Mascarada

El Carnaval altera el orden establecido, ofrece tiempo y espacio para la irrupción de lo reprimido y la participación de los oprimidos. Es una fiesta callejera y popular, convirtiendo al ciudadano de a pie como el protagonista del festejo. Por algo, Goethe consideraba a la celebración carnestolendas como una revolución simbólica.

Cuenta la historia que Goya, el pintor aragonés, hizo coincidir el anuncio de la venta de la serie de sus ochenta Caprichos con el miércoles de ceniza de 1799, último día de carnaval del siglo XVIII. La serie de grabados al aguafuerte expresa la crítica social a través de la extravagancia y fantasía de un estilo carnavalesco.

La vida da la oportunidad y libertad de elegir, evaluar alternativas y opciones, incluso en quien nos convertimos ante nosotros y los demás.
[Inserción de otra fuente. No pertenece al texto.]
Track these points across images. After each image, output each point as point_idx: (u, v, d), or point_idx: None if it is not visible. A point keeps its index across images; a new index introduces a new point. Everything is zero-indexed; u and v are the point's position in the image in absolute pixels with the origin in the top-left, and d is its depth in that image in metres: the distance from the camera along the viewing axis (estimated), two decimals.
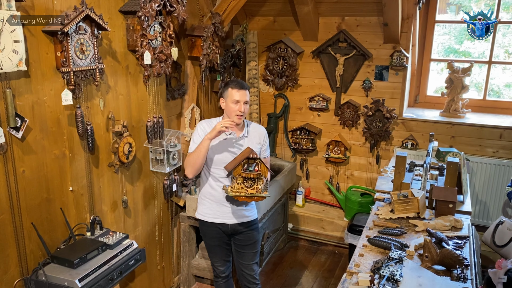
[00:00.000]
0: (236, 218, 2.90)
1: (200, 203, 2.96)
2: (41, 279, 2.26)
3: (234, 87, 2.77)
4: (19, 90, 2.18)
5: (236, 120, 2.75)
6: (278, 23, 4.66)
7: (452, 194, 2.80)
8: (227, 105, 2.80)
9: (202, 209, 2.94)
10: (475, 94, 4.58)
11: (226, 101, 2.80)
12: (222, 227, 2.91)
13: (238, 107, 2.75)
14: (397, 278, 2.04)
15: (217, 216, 2.89)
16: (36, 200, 2.35)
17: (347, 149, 4.61)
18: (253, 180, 2.66)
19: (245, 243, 3.00)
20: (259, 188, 2.68)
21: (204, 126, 2.84)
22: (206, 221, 2.93)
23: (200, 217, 2.95)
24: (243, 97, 2.76)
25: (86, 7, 2.34)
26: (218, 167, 2.80)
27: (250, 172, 2.63)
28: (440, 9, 4.55)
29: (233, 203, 2.86)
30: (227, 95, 2.79)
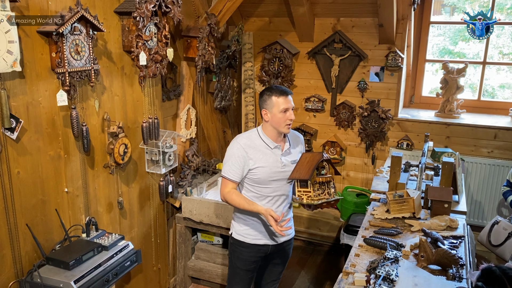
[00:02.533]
0: (281, 237, 2.68)
1: (238, 222, 2.67)
2: (36, 281, 2.24)
3: (280, 94, 2.50)
4: (13, 91, 2.17)
5: (286, 130, 2.54)
6: (273, 24, 4.67)
7: (447, 194, 2.81)
8: (274, 115, 2.50)
9: (243, 230, 2.65)
10: (469, 94, 4.61)
11: (271, 111, 2.51)
12: (262, 249, 2.66)
13: (288, 115, 2.51)
14: (393, 278, 2.04)
15: (261, 237, 2.64)
16: (31, 202, 2.34)
17: (342, 149, 4.62)
18: (324, 184, 2.46)
19: (279, 261, 2.81)
20: (332, 191, 2.48)
21: (245, 142, 2.54)
22: (246, 242, 2.64)
23: (241, 238, 2.65)
24: (291, 103, 2.52)
25: (81, 8, 2.34)
26: (266, 185, 2.56)
27: (323, 176, 2.43)
28: (435, 10, 4.57)
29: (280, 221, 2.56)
30: (272, 105, 2.50)
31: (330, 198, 2.45)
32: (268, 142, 2.57)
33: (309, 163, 2.43)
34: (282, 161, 2.57)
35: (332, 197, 2.45)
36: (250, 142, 2.55)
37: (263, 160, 2.54)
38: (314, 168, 2.38)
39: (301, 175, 2.40)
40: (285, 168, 2.57)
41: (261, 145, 2.56)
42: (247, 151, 2.52)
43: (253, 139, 2.57)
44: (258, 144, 2.56)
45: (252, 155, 2.53)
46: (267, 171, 2.54)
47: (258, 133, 2.60)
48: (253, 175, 2.55)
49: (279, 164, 2.56)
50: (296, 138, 2.73)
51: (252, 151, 2.53)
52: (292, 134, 2.71)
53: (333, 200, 2.47)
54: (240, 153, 2.52)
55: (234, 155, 2.53)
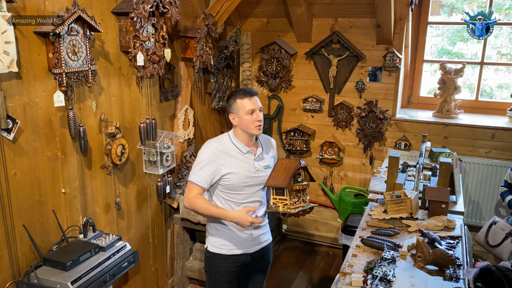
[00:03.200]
0: (257, 245, 2.59)
1: (212, 234, 2.56)
2: (33, 282, 2.24)
3: (244, 96, 2.42)
4: (10, 92, 2.16)
5: (256, 132, 2.43)
6: (271, 24, 4.67)
7: (445, 195, 2.81)
8: (242, 118, 2.42)
9: (218, 241, 2.53)
10: (468, 95, 4.62)
11: (238, 115, 2.43)
12: (241, 258, 2.56)
13: (256, 116, 2.41)
14: (390, 278, 2.04)
15: (238, 246, 2.52)
16: (28, 202, 2.33)
17: (340, 150, 4.62)
18: (300, 191, 2.39)
19: (259, 268, 2.71)
20: (307, 199, 2.42)
21: (216, 147, 2.44)
22: (223, 254, 2.53)
23: (217, 251, 2.54)
24: (256, 104, 2.43)
25: (78, 8, 2.34)
26: (239, 192, 2.46)
27: (300, 183, 2.35)
28: (433, 11, 4.58)
29: (255, 229, 2.54)
30: (238, 108, 2.42)
31: (306, 206, 2.38)
32: (240, 146, 2.47)
33: (286, 170, 2.35)
34: (255, 166, 2.48)
35: (307, 204, 2.39)
36: (221, 147, 2.45)
37: (235, 165, 2.44)
38: (291, 175, 2.30)
39: (278, 182, 2.31)
40: (258, 173, 2.47)
41: (233, 149, 2.46)
42: (218, 156, 2.42)
43: (225, 143, 2.47)
44: (229, 149, 2.46)
45: (224, 161, 2.43)
46: (239, 177, 2.43)
47: (229, 138, 2.50)
48: (225, 181, 2.44)
49: (252, 169, 2.46)
50: (269, 142, 2.64)
51: (224, 156, 2.43)
52: (265, 139, 2.63)
53: (309, 208, 2.40)
54: (211, 159, 2.42)
55: (205, 160, 2.42)
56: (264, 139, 2.63)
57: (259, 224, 2.53)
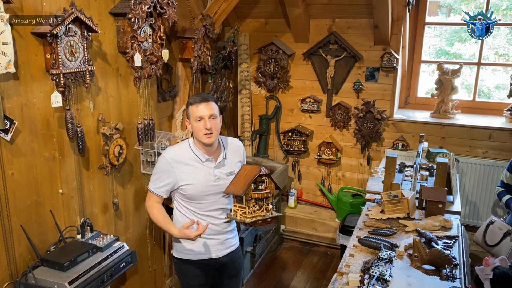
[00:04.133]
0: (224, 249, 2.54)
1: (177, 240, 2.50)
2: (30, 282, 2.24)
3: (195, 102, 2.31)
4: (7, 92, 2.17)
5: (206, 140, 2.32)
6: (269, 25, 4.68)
7: (442, 195, 2.82)
8: (192, 125, 2.34)
9: (183, 247, 2.50)
10: (465, 95, 4.63)
11: (190, 121, 2.36)
12: (208, 263, 2.52)
13: (203, 124, 2.29)
14: (387, 278, 2.05)
15: (203, 252, 2.49)
16: (25, 203, 2.34)
17: (338, 150, 4.63)
18: (262, 200, 2.25)
19: (232, 274, 2.65)
20: (270, 208, 2.28)
21: (171, 157, 2.37)
22: (189, 260, 2.51)
23: (183, 256, 2.52)
24: (206, 110, 2.29)
25: (76, 9, 2.34)
26: (200, 201, 2.41)
27: (260, 191, 2.22)
28: (431, 11, 4.59)
29: (221, 234, 2.51)
30: (189, 114, 2.35)
31: (267, 215, 2.22)
32: (199, 154, 2.39)
33: (246, 177, 2.24)
34: (215, 174, 2.40)
35: (270, 213, 2.22)
36: (178, 156, 2.38)
37: (192, 175, 2.37)
38: (250, 183, 2.17)
39: (235, 190, 2.20)
40: (219, 181, 2.40)
41: (191, 158, 2.38)
42: (174, 167, 2.36)
43: (183, 152, 2.39)
44: (188, 158, 2.38)
45: (180, 171, 2.36)
46: (198, 188, 2.37)
47: (189, 145, 2.41)
48: (183, 191, 2.40)
49: (212, 178, 2.39)
50: (234, 147, 2.53)
51: (180, 166, 2.37)
52: (231, 144, 2.53)
53: (270, 218, 2.23)
54: (166, 168, 2.37)
55: (161, 170, 2.39)
56: (230, 144, 2.52)
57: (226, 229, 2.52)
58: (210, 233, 2.46)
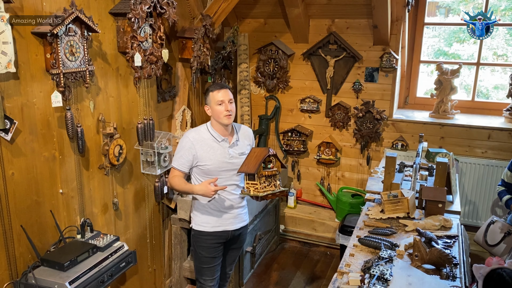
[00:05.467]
0: (238, 223, 2.90)
1: (196, 214, 2.87)
2: (30, 282, 2.24)
3: (214, 89, 2.74)
4: (8, 92, 2.16)
5: (226, 121, 2.72)
6: (268, 25, 4.68)
7: (442, 194, 2.83)
8: (213, 109, 2.74)
9: (202, 219, 2.84)
10: (464, 95, 4.64)
11: (210, 106, 2.75)
12: (223, 235, 2.87)
13: (224, 107, 2.70)
14: (387, 277, 2.05)
15: (219, 224, 2.84)
16: (25, 203, 2.33)
17: (338, 150, 4.63)
18: (270, 177, 2.63)
19: (236, 246, 3.04)
20: (278, 183, 2.67)
21: (193, 136, 2.77)
22: (206, 231, 2.84)
23: (201, 228, 2.85)
24: (226, 96, 2.72)
25: (76, 9, 2.34)
26: (210, 176, 2.75)
27: (269, 169, 2.61)
28: (430, 12, 4.60)
29: (234, 208, 2.86)
30: (210, 100, 2.74)
31: (276, 189, 2.61)
32: (215, 135, 2.77)
33: (256, 157, 2.59)
34: (230, 152, 2.77)
35: (278, 188, 2.61)
36: (198, 136, 2.76)
37: (210, 152, 2.74)
38: (260, 162, 2.53)
39: (248, 169, 2.56)
40: (232, 159, 2.76)
41: (209, 138, 2.76)
42: (195, 144, 2.73)
43: (202, 133, 2.78)
44: (206, 138, 2.76)
45: (200, 148, 2.73)
46: (214, 162, 2.73)
47: (207, 128, 2.80)
48: (202, 166, 2.75)
49: (226, 156, 2.76)
50: (245, 132, 2.94)
51: (200, 144, 2.74)
52: (243, 129, 2.93)
53: (278, 192, 2.62)
54: (188, 146, 2.73)
55: (184, 147, 2.75)
56: (242, 129, 2.93)
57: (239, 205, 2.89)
58: (225, 207, 2.83)
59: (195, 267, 2.97)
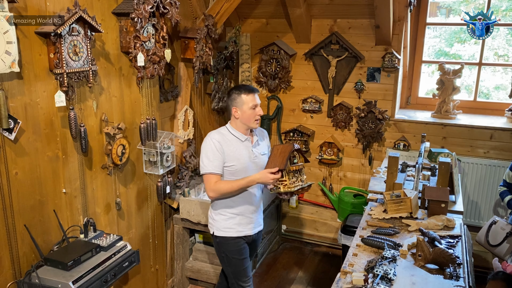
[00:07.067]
0: (256, 227, 2.90)
1: (218, 220, 2.80)
2: (34, 282, 2.24)
3: (248, 92, 2.70)
4: (11, 92, 2.17)
5: (255, 126, 2.74)
6: (270, 25, 4.68)
7: (444, 194, 2.83)
8: (244, 112, 2.69)
9: (226, 225, 2.79)
10: (465, 95, 4.64)
11: (241, 109, 2.69)
12: (245, 239, 2.84)
13: (258, 110, 2.70)
14: (391, 277, 2.05)
15: (241, 229, 2.80)
16: (29, 202, 2.34)
17: (340, 150, 4.63)
18: (297, 172, 2.65)
19: (253, 248, 3.00)
20: (304, 178, 2.68)
21: (217, 137, 2.70)
22: (232, 237, 2.79)
23: (226, 234, 2.79)
24: (258, 100, 2.73)
25: (79, 9, 2.34)
26: (237, 176, 2.71)
27: (296, 164, 2.64)
28: (431, 12, 4.60)
29: (253, 213, 2.84)
30: (242, 103, 2.68)
31: (304, 184, 2.63)
32: (238, 135, 2.74)
33: (282, 154, 2.58)
34: (254, 152, 2.77)
35: (305, 183, 2.65)
36: (222, 137, 2.71)
37: (237, 152, 2.70)
38: (287, 158, 2.53)
39: (276, 166, 2.54)
40: (256, 159, 2.76)
41: (232, 139, 2.73)
42: (222, 145, 2.68)
43: (224, 134, 2.74)
44: (230, 139, 2.72)
45: (226, 148, 2.68)
46: (242, 162, 2.70)
47: (227, 129, 2.77)
48: (229, 167, 2.70)
49: (251, 155, 2.75)
50: (262, 132, 2.94)
51: (226, 144, 2.69)
52: (259, 130, 2.93)
53: (307, 186, 2.66)
54: (216, 147, 2.66)
55: (212, 149, 2.66)
56: (258, 130, 2.91)
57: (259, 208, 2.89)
58: (247, 211, 2.80)
59: (232, 273, 2.88)
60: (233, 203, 2.76)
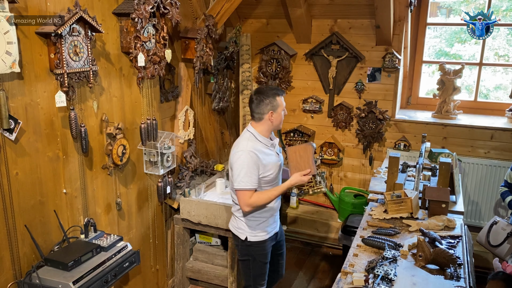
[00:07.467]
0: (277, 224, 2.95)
1: (251, 225, 2.76)
2: (34, 282, 2.24)
3: (281, 94, 2.68)
4: (12, 92, 2.17)
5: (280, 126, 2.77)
6: (271, 25, 4.68)
7: (445, 194, 2.83)
8: (279, 115, 2.67)
9: (259, 228, 2.77)
10: (466, 96, 4.63)
11: (277, 112, 2.65)
12: (274, 237, 2.89)
13: (285, 111, 2.73)
14: (392, 277, 2.05)
15: (271, 228, 2.84)
16: (29, 203, 2.34)
17: (340, 150, 4.63)
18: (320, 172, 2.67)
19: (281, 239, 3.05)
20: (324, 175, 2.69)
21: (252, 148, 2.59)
22: (263, 240, 2.79)
23: (258, 238, 2.78)
24: None
25: (80, 9, 2.34)
26: (274, 181, 2.73)
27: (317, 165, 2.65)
28: (431, 12, 4.60)
29: (276, 210, 2.87)
30: (277, 106, 2.64)
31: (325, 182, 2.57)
32: (265, 141, 2.68)
33: (303, 157, 2.53)
34: (278, 154, 2.78)
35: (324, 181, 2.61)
36: (255, 147, 2.61)
37: (268, 160, 2.65)
38: (313, 160, 2.51)
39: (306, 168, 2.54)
40: (279, 161, 2.77)
41: (262, 146, 2.66)
42: (258, 155, 2.59)
43: (255, 143, 2.64)
44: (260, 147, 2.64)
45: (263, 158, 2.61)
46: (275, 169, 2.69)
47: (254, 137, 2.66)
48: (266, 176, 2.65)
49: (276, 159, 2.73)
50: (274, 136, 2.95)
51: (262, 155, 2.62)
52: None
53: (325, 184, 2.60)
54: (254, 160, 2.57)
55: (249, 163, 2.56)
56: None
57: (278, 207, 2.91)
58: (274, 210, 2.82)
59: (252, 275, 2.88)
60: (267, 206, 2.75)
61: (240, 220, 2.79)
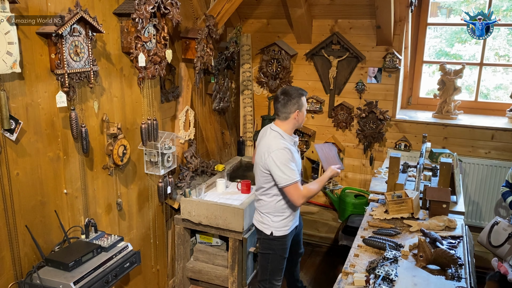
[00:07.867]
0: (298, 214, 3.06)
1: (276, 220, 2.88)
2: (35, 283, 2.24)
3: (305, 94, 2.83)
4: (13, 92, 2.17)
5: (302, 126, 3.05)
6: (271, 25, 4.68)
7: (446, 195, 2.82)
8: (303, 114, 2.83)
9: (282, 224, 2.90)
10: (466, 96, 4.63)
11: (301, 111, 2.80)
12: (294, 230, 3.01)
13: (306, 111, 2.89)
14: (393, 277, 2.05)
15: (293, 222, 2.96)
16: (30, 203, 2.33)
17: (340, 150, 4.63)
18: None
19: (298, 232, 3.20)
20: None
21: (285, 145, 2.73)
22: (286, 234, 2.92)
23: (282, 233, 2.90)
24: None
25: (81, 9, 2.34)
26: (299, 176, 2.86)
27: None
28: (431, 12, 4.60)
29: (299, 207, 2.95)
30: (303, 105, 2.79)
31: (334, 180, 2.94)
32: (289, 139, 2.82)
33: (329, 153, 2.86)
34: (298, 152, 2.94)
35: None
36: (285, 144, 2.74)
37: (296, 156, 2.81)
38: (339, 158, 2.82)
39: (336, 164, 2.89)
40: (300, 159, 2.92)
41: (289, 143, 2.79)
42: (292, 151, 2.75)
43: (283, 140, 2.76)
44: (287, 144, 2.76)
45: (294, 154, 2.78)
46: (299, 164, 2.86)
47: (281, 135, 2.79)
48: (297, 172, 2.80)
49: (299, 155, 2.90)
50: None
51: (292, 151, 2.77)
52: None
53: None
54: (291, 155, 2.72)
55: (287, 159, 2.69)
56: None
57: None
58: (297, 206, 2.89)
59: (270, 269, 2.97)
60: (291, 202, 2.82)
61: (265, 216, 2.91)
A pesar de ello, hay quienes optan por vivir de mascaradas que caen, más temprano que tarde. Apenas un hilo transparente separa al auténtico carnaval del marketing político y de uno que otro “carnavalazo” a la criolla.

La celebración se presta para variantes y evolución, sobre todo si coincide con campaña electoral, donde sobran tarimas y shows.

Pero ni la vida, ni la política se quedan en la calle en el Carnaval. La llevan a la plaza pública en búsqueda de circularidad, armonía, encuentro y acuerdo, como elementos fundamentales de la política y gestión de la convivencia ciudadana. Es la parte luminosa. También está el lado obscuro: disputa, conflicto, oposición y lucha por espacios de poder.

Que la fiesta de la” alteridad gozosa” cubierta de polvo, agua, cascarones, chigüiles y alcaparras, que arranca en la vieja Europa, cruza por Rio de Janeiro, hasta llegar a Guaranda, permita construir la polis y no enfrascarse en el estéril conflicto. Este no puede ser ignorado, sí asumido.